Enquanto a ação tramita, ele procura se tornar seu próprio patrão. Adquiriu equipamentos e pretende abrir um negócio de venda de frango assado na Zona Norte.
Mas os motivos apontados para a corrida aos tribunais não se esgotam na crise econômica. Beatriz cita outros fatores para o cenário atual, como a facilidade de ingressar com ações devido à informatização da Justiça e o desrespeito à legislação trabalhista provocado, em muitos casos, por empresas terceirizadas.
— Muitas dessas firmas não têm patrimônio e fecham as portas de uma hora para a outra sem atender aos direitos mais básicos — comenta a desembargadora.
O advogado José Otávio Crespo acrescenta que há uma conscientização cada vez maior dos trabalhadores a respeito de seus direitos, o que também ajuda a explicar uma maior procura pela Justiça mesmo antes da crise. O número de novos processos no 1º grau cresceu 50% entre 2010 e o ano passado. O desemprego amplificou ainda mais essa tendência.
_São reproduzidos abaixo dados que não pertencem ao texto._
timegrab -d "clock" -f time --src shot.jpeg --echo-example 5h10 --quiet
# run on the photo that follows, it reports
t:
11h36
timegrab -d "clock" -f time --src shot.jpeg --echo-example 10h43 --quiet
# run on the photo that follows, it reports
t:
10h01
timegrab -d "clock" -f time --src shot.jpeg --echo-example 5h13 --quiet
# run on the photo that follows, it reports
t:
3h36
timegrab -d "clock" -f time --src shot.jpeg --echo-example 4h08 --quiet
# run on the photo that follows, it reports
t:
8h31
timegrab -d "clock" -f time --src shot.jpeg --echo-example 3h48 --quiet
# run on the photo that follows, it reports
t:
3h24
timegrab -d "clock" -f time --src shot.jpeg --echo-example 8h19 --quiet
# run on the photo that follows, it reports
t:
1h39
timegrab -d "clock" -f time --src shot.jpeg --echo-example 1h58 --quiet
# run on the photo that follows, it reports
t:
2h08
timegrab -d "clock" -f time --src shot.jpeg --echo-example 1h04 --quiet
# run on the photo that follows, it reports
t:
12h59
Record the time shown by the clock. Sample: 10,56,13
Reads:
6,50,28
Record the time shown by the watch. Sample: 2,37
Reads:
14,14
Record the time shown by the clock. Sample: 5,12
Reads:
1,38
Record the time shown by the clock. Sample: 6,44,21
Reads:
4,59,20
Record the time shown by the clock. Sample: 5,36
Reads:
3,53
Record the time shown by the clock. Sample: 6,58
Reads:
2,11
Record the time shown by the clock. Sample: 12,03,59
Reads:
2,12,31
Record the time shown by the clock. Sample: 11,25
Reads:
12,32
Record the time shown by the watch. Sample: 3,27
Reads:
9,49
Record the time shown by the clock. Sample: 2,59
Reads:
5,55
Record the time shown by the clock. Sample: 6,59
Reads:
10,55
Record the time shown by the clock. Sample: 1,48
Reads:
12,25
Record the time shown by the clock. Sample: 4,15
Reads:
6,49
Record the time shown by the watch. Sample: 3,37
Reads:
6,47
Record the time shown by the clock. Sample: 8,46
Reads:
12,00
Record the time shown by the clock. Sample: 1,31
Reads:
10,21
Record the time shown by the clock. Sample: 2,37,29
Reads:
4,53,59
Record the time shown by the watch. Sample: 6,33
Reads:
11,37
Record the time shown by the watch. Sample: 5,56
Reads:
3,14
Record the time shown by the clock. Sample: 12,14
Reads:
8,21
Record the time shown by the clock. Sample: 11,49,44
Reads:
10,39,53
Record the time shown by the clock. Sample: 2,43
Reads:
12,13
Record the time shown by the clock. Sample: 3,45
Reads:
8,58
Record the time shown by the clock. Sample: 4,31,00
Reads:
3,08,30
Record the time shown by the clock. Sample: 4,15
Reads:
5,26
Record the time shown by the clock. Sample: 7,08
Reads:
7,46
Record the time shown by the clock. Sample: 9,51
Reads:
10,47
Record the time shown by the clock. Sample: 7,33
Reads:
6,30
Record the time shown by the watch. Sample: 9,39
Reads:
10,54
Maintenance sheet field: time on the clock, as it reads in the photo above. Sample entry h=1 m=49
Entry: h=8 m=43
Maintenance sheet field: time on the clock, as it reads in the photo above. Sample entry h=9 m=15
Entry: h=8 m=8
— Hoje, até as redes sociais são uma grande fonte de conhecimento sobre direitos — comenta Crespo.
A situação deve continuar se agravando pelos próximos meses e, segundo o advogado trabalhista Luiz Cesar Ayub, também professor de Direito na UniRitter e na Feevale, pode se prolongar mesmo depois do auge da crise.
— Muitas pessoas deixam para entrar na Justiça contra o ex-empregador depois de encontrar um novo trabalho, até por algum receio de que isso possa dificultar a busca pelo novo emprego. Nesse caso, o número de ações deverá aumentar mesmo quando o desemprego diminuir — cogita Ayub.
Tribunal gaúcho enfrenta cortes de recursos e falta de pessoal
A crise econômica provoca um duplo impacto sobre a Justiça do Trabalho: ao mesmo tempo em que aumenta a demanda, ao estimular mais processos, dificulta sua operação ao restringir nomeações de servidores e desidratar o orçamento destinado a custeio e investimentos.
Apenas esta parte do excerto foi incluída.